SUBROUTINE Axb_Tri_Scalar( A, B, C, D, Ier )

IMPLICIT NONE

REAL, DIMENSION(:), INTENT(IN   ) :: A

REAL, DIMENSION(:), INTENT(INOUT) :: B, C, D

INTEGER,            INTENT(  OUT) :: Ier

INTEGER :: N, I

!-------------------------------------

N = SIZE( A )

IF( N == 0 ) THEN

Ier = -1

RETURN

END IF

IF( ( N /= SIZE(B) ) .OR. &

( N /= SIZE(C) ) .OR. &

( N /= SIZE(D) ) ) THEN

Ier = -2

RETURN

END IF

!-----------------

C(N) = 0.0

C(1) = C(1) / B(1)

D(1) = D(1) / B(1)

DO I = 2, N

B(I) =   B(I) - A(I)*C(I-1)

D(I) = ( D(I) - A(I)*D(I-1) ) / B(I)

C(I) = C(I) / B(I)

END DO

! Backward Substitution

DO I = (N-1), 1, -1

D(I) = D(I) - C(I)*D(I+1)

END DO

Ier = 0

END SUBROUTINE Axb_Tri_Scalar

!---------------------------------------------------------------------

! Routine to solve a diagonally dominant scalar pentadiagonal system

! by compact Crout LU method.

!

! A(I)*x(I-2)+B(I)*x(I-1)+C(I)*x(I)+D(I)*x(I+1)+E(I)*x(I+2)=F(I)

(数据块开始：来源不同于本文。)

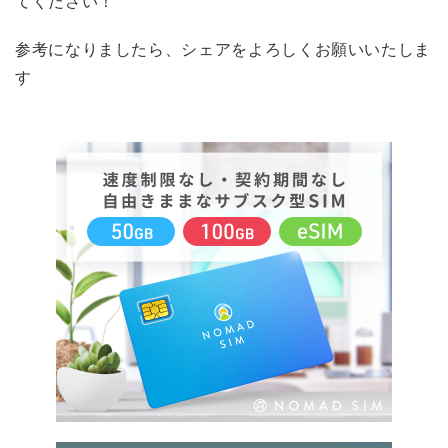
てください！
参考になりましたら、シェアをよろしくお願いいたしま
す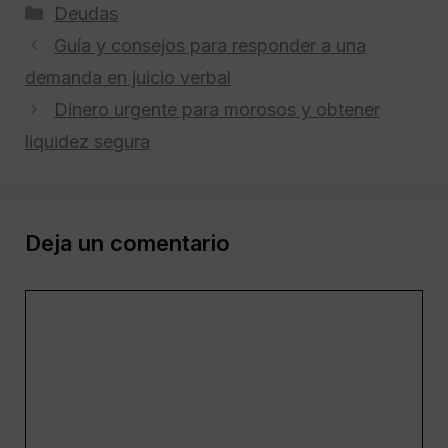
Categorías
Deudas
Guía y consejos para responder a una
demanda en juicio verbal
Dinero urgente para morosos y obtener
liquidez segura
Deja un comentario
Comentario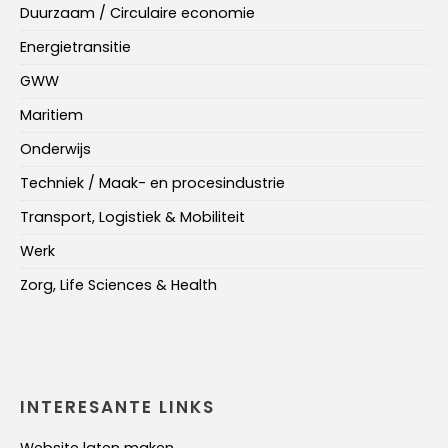
Duurzaam / Circulaire economie
Energietransitie
GWW
Maritiem
Onderwijs
Techniek / Maak- en procesindustrie
Transport, Logistiek & Mobiliteit
Werk
Zorg, Life Sciences & Health
INTERESANTE LINKS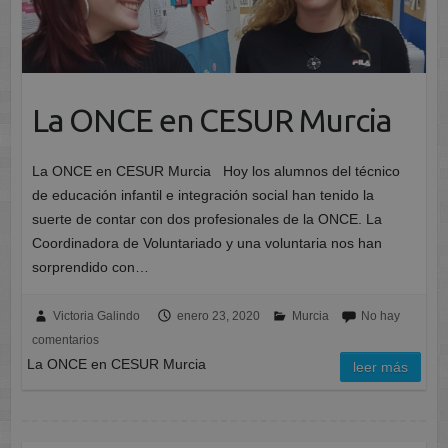
La ONCE en CESUR Murcia
La ONCE en CESUR Murcia Hoy los alumnos del técnico
de educación infantil e integración social han tenido la
suerte de contar con dos profesionales de la ONCE. La
Coordinadora de Voluntariado y una voluntaria nos han
sorprendido con…
Victoria Galindo
enero 23, 2020
Murcia
No hay
comentarios
La ONCE en CESUR Murcia
leer más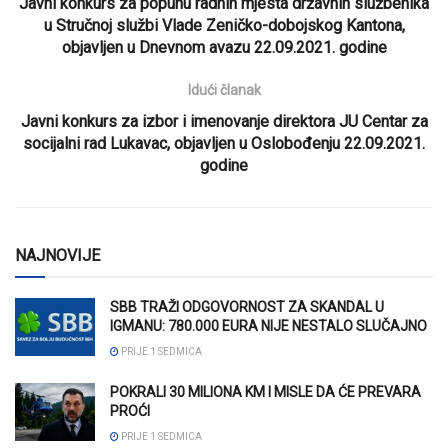
Javni konkurs za popunu radnih mjesta državnih službenika
u Stručnoj službi Vlade Zeničko-dobojskog Kantona,
objavljen u Dnevnom avazu 22.09.2021. godine
Idući članak
Javni konkurs za izbor i imenovanje direktora JU Centar za
socijalni rad Lukavac, objavljen u Oslobođenju 22.09.2021.
godine
NAJNOVIJE
SBB TRAŽI ODGOVORNOST ZA SKANDAL U
IGMANU: 780.000 EURA NIJE NESTALO SLUČAJNO
PRIJE 1 SEDMICA
POKRALI 30 MILIONA KM I MISLE DA ĆE PREVARA
PROĆI
PRIJE 1 SEDMICA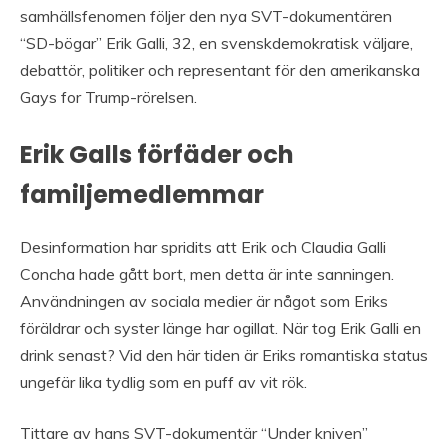
samhällsfenomen följer den nya SVT-dokumentären
“SD-bögar” Erik Galli, 32, en svenskdemokratisk väljare,
debattör, politiker och representant för den amerikanska
Gays for Trump-rörelsen.
Erik Galls förfäder och
familjemedlemmar
Desinformation har spridits att Erik och Claudia Galli
Concha hade gått bort, men detta är inte sanningen.
Användningen av sociala medier är något som Eriks
föräldrar och syster länge har ogillat. När tog Erik Galli en
drink senast? Vid den här tiden är Eriks romantiska status
ungefär lika tydlig som en puff av vit rök.
Tittare av hans SVT-dokumentär “Under kniven”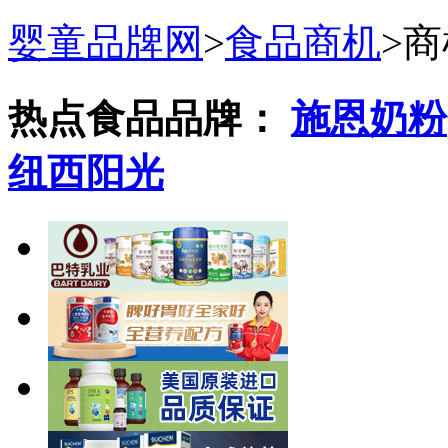
婴童品牌网
>
食品商机
>
商
热点食品品牌：
施恩奶粉
纽西阳光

!    for 1 <= I <= N, with A(1)=A(2)=B(1)=D(N)=E(N-1)=E(N)=0

!

!   A   : the 1st subdiagonal coefficients, size N,

!           A(1) and A(2) are not used.

!   B   : the 2nd subdiagonal coefficients, size N,

!           B(1) is not used.

!   C   : the diagonal coefficients, size N.

!   D   : the 1st above-diagonal coefficients, size N,

!           D(N) is not used.

!   E   : the 2nd above-diagonal coefficients, size N,

!           E(N) and E(N-1) are not used.

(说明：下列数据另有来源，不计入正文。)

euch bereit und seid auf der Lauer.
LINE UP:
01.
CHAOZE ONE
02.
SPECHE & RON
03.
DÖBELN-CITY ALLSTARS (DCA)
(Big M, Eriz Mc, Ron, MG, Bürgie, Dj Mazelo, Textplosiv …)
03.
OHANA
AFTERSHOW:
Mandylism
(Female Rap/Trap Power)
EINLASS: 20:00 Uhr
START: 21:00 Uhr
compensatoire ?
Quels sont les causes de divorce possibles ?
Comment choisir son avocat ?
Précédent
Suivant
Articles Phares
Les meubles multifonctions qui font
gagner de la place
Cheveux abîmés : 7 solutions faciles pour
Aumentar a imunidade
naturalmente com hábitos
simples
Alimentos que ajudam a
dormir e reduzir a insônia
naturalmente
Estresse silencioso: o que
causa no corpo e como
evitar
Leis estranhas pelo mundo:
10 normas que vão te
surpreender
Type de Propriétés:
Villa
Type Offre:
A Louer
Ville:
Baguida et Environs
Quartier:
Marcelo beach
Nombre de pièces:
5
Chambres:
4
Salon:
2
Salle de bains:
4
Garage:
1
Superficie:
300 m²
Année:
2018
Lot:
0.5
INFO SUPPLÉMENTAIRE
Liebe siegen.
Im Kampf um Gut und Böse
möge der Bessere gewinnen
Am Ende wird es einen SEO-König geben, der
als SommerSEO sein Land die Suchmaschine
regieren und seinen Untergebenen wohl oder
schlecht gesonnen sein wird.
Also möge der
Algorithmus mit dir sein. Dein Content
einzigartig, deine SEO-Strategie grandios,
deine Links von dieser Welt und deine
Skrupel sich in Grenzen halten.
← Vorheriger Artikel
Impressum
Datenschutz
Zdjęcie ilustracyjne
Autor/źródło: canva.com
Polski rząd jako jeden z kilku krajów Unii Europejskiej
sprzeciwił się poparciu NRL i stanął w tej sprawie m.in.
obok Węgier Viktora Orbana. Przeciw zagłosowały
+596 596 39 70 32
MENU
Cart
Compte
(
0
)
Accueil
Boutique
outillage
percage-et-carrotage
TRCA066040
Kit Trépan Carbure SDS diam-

!   F   : the right-hand-side coefficients, size N,

!           will contain the solution x on exit

!   Ier : Error flag,

!           =  0, normal return

!           = -1, zero-sized of A, no problem to solve

!           = -2, array B,C,D,E, or, F not conformable with A

!---------------------------------------------------------------------

SUBROUTINE Axb_Penta_Scalar( A, B, C, D, E, F, Ier )

IMPLICIT NONE

REAL, DIMENSION(:), INTENT(IN   ) :: A

REAL, DIMENSION(:), INTENT(INOUT) :: B, C, D, E, F

INTEGER,            INTENT(  OUT) :: Ier

INTEGER :: N, N1, N2, N3, I, I1, I2

!-------------------------------------

N = SIZE(A)

IF( N == 0 ) THEN

Ier = -1

RETURN

END IF

IF( ( N /= SIZE(B) ) .OR. &

( N /= SIZE(C) ) .OR. &

( N /= SIZE(D) ) .OR. &

( N /= SIZE(E) ) .OR. &

( N /= SIZE(F) ) ) THEN

Ier = -2

RETURN

END IF

!-----------------

D(1) = D(1) / C(1)

E(1) = E(1) / C(1)

F(1) = F(1) / C(1)

C(2) =   C(2) - B(2)*D(1)

D(2) = ( D(2) - B(2)*E(1) ) / C(2)

E(2) =   E(2)               / C(2)

F(2) = ( F(2) - B(2)*F(1) ) / C(2)

DO I = 3, (N-2)

I1 = I-1

I2 = I-2

B(I) =   B(I)              - A(I)*D(I2)

C(I) =   C(I) - B(I)*D(I1) - A(I)*E(I2)

D(I) = ( D(I) - B(I)*E(I1)              ) / C(I)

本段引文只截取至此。